Caring
Parents whose newborn died at Northern Beaches Hospital speak out

The grieving parents of a newborn who died following a series of medical delays at Sydney’s Northern Beaches Hospital say their daughter’s death was “completely avoidable” – and are calling for the facility to be returned to full public control.
Harper Atkinson died in February, a day after experiencing severe complications at birth at the 488-bed hospital, which operates under a controversial public-private partnership model. Her parents, Leah Pitman and Dustin Atkinson, believe she could have been saved if urgent care had been available when it was needed most.
“She should be here. She should be in our arms,” Leah told ABC’s 7.30. “But she’s not – and it’s because there was no urgency. No theatre ready. No proper staffing. And now we’ve lost her.”
Harper’s death is the second tragedy in recent months to put Northern Beaches Hospital under scrutiny. In September 2024, toddler Joe Massa collapsed and later died after a three-hour wait in the hospital’s emergency department. Healthscope, the private operator of the facility, admitted that was an “unacceptable failing”.
The NSW government has since vowed never to repeat the public-private model used at the hospital, which serves around 350,000 people on Sydney’s northern beaches.
Leah was initially sent home from the hospital on a Friday due to staff shortages. She returned the next evening after going into labour at home. Though her midwife had prepared a bath for a water birth, things quickly went wrong.
“I felt this intense pain in my lower back, and then my waters broke – with blood,” Leah recalled. “I looked down and just thought, ‘Oh God, is that normal?’”

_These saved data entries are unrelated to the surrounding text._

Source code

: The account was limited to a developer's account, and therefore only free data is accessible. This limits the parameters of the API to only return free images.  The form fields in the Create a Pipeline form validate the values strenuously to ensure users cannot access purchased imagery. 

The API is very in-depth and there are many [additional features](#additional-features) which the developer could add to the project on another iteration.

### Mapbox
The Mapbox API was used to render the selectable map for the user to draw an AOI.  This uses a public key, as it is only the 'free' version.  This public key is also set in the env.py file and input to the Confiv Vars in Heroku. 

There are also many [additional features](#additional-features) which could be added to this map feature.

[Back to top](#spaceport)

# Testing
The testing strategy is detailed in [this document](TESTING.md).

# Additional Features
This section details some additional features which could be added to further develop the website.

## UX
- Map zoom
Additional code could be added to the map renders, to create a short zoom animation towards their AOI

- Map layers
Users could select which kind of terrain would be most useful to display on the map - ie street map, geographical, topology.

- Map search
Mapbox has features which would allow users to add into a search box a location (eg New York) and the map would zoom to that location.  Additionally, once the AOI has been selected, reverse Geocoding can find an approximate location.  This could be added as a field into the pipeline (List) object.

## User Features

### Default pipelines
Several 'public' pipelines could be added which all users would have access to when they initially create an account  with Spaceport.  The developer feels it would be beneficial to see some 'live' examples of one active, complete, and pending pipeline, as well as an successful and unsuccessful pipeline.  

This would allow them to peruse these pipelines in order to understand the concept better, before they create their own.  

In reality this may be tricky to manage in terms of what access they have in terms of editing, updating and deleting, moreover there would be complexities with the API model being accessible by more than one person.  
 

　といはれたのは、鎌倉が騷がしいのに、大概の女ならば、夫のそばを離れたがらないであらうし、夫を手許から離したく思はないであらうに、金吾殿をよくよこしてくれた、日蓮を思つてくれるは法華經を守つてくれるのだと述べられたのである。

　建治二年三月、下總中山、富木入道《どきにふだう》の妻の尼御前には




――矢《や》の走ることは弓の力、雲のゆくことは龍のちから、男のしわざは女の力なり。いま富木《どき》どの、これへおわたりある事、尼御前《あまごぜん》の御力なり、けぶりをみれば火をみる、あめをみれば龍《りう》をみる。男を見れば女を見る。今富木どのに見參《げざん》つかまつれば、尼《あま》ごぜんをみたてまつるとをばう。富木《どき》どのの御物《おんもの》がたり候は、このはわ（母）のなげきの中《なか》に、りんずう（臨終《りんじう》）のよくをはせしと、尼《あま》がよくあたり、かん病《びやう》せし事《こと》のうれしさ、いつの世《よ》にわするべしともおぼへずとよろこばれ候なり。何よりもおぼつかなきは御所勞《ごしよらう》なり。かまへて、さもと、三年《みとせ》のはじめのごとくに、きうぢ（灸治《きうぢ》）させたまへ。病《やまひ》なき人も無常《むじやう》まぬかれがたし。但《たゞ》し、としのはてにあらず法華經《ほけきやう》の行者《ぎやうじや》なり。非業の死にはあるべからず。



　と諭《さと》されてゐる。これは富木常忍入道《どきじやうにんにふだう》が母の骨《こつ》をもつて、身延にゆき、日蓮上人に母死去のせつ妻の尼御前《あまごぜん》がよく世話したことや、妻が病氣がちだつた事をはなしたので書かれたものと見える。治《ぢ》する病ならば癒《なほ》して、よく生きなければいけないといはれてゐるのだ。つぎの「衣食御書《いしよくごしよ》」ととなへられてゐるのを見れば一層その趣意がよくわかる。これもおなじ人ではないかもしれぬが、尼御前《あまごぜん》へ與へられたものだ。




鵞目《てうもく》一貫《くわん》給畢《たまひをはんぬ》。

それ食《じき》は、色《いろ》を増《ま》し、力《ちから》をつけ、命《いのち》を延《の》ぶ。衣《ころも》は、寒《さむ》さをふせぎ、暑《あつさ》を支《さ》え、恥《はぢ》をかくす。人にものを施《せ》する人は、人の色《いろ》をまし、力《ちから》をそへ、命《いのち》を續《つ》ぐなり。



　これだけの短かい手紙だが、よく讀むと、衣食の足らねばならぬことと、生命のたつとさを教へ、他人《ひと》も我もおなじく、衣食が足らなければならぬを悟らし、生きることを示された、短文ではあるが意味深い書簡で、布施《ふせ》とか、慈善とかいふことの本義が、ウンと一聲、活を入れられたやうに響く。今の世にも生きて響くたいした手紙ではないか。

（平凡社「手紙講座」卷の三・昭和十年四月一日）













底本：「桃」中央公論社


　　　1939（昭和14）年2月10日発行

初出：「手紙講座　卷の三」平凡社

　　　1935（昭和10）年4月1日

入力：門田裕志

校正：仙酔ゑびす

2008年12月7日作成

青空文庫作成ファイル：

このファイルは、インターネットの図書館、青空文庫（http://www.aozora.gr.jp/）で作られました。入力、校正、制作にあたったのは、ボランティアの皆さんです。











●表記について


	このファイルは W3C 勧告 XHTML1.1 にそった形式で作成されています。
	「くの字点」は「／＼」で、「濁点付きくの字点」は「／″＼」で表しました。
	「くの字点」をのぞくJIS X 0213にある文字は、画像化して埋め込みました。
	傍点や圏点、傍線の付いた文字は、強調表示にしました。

By 9:30pm, concern was mounting. But it wasn’t until around 10:30pm that an obstetrician arrived and diagnosed a suspected placental abruption – a life-threatening condition for both mother and baby. He immediately called for a Category One caesarean section, the most urgent level of surgical intervention.
But despite the emergency, Leah was left waiting.
“They kept saying, ‘Theatre’s not ready. Theatre’s not ready,’” she said. “I assumed it was busy. We later found out there is no 24/7 theatre.”
Northern Beaches Hospital operates its operating theatre using an on-call model on weekends. Staff must be within 30 minutes’ reach – a delay Leah and Dustin believe cost their daughter her life.
“I was on the operating table 33 minutes after the call,” Leah said. “Harper wasn’t delivered until nearly an hour after the emergency was declared.”
When she was born at 11:52pm, Harper was unresponsive. It took 21 agonising minutes before she drew her first breath.
The following day, Leah and Dustin were told Harper would not survive. They made the heartbreaking decision to turn off her life support.
“I should be holding her for the rest of my life, not just once,” Leah said through tears. “Once isn’t enough.”
The family says they were told during a hospital debrief that it was not “economically feasible” to run a 24/7 theatre service. For Dustin, that explanation only deepened their pain.
“Prioritising profit over healthcare. That’s what went wrong,” he said.
Northern Beaches Hospital has launched a review into Harper’s death. But her parents say the issue is already painfully clear. “Time delays,” Leah said. “Things weren’t urgent enough.”
The couple is now calling for the hospital to be brought fully back under public control – and for systemic change in how emergency obstetric care is delivered across the state.
“I feel incredibly angry,” Leah said. “Her death, we feel, was completely avoidable.”
“We’re sharing this because Harper deserves to be more than just another sad story,” she added. “We want change – so this never happens to another family.”